It is known that 77% of all new products introduced in grocery stores fail (are taken off the market) within 2 years. If a grocery store chain introduces 62 new products, find the following probabilities. (Round your answers to four decimal places.)
(d) within 2 years fewer than 10 succeed
To find the probability of within 2 years fewer than 10 new products succeeding, we need to calculate the probability of 0, 1, 2, 3, 4, 5, 6, 7, 8, and 9 new products succeeding, and then sum them up.
Given that 77% of all new products fail within 2 years, the probability of a new product succeeding is 1 - 0.77 = 0.23.
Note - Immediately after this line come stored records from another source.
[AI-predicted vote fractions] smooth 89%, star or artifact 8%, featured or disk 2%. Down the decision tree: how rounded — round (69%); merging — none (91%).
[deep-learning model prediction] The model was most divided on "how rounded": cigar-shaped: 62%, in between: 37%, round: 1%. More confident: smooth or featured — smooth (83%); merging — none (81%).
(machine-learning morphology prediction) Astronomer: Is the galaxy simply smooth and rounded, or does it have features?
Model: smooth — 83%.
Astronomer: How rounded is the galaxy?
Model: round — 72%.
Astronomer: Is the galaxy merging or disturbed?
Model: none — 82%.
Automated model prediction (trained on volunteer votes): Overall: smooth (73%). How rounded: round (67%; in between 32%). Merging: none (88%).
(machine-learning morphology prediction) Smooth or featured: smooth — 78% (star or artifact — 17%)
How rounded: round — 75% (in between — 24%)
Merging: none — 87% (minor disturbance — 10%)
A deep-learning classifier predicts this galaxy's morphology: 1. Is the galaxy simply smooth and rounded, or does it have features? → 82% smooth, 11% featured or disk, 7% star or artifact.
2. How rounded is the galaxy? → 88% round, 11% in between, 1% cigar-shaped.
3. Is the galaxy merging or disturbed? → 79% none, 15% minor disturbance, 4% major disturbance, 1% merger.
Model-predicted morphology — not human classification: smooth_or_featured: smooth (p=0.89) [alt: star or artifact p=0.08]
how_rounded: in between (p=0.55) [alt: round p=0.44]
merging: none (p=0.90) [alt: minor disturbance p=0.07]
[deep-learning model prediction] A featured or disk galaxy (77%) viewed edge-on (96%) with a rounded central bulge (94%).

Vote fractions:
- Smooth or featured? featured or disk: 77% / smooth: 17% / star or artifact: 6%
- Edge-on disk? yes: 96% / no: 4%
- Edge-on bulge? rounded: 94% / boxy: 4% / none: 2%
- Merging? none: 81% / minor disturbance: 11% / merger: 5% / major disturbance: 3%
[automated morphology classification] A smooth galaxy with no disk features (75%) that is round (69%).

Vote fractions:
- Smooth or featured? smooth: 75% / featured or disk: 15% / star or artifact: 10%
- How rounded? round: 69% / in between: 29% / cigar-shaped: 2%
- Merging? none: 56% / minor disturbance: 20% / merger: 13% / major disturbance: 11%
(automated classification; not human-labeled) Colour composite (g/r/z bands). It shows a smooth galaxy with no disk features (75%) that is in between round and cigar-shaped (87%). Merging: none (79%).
Let's calculate the probabilities for each case:
Probability of 0 new products succeeding:
P(X = 0) = (0.77)^62
Probability of 1 new product succeeding:
P(X = 1) = (0.23)^1 * (0.77)^61 * 62C1
Probability of 2 new products succeeding:
P(X = 2) = (0.23)^2 * (0.77)^60 * 62C2
Probability of 3 new products succeeding:
P(X = 3) = (0.23)^3 * (0.77)^59 * 62C3
Probability of 4 new products succeeding:
P(X = 4) = (0.23)^4 * (0.77)^58 * 62C4
Probability of 5 new products succeeding:
P(X = 5) = (0.23)^5 * (0.77)^57 * 62C5
Probability of 6 new products succeeding:
P(X = 6) = (0.23)^6 * (0.77)^56 * 62C6
Probability of 7 new products succeeding:
P(X = 7) = (0.23)^7 * (0.77)^55 * 62C7
Probability of 8 new products succeeding:
P(X = 8) = (0.23)^8 * (0.77)^54 * 62C8
Probability of 9 new products succeeding:
P(X = 9) = (0.23)^9 * (0.77)^53 * 62C9
Now, we can add up all of these probabilities to get the final result:
P(within 2 years fewer than 10 succeed) = P(X = 0) + P(X = 1) + P(X = 2) + P(X = 3) + P(X = 4) + P(X = 5) + P(X = 6) + P(X = 7) + P(X = 8) + P(X = 9)
Once you substitute the values and perform the calculations, you will find the probability of within 2 years fewer than 10 new products succeeding.